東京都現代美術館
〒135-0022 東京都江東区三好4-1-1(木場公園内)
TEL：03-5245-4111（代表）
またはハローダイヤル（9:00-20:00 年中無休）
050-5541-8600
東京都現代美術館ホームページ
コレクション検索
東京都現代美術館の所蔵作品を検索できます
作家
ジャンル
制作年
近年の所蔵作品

* * *

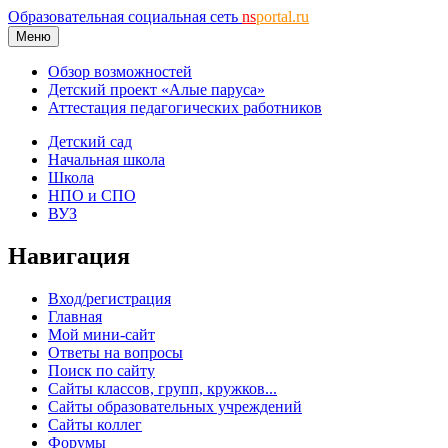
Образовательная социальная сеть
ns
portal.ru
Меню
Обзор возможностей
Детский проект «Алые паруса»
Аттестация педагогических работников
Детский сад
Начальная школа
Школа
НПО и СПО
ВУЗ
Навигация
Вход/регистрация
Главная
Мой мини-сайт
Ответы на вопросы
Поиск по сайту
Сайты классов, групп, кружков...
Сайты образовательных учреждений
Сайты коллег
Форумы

→ What you will do: Count the lines of the material that contain the string "Сайты", treating uppercase and lowercase letters as different. Reply with the number only.

→ Result for this task: 3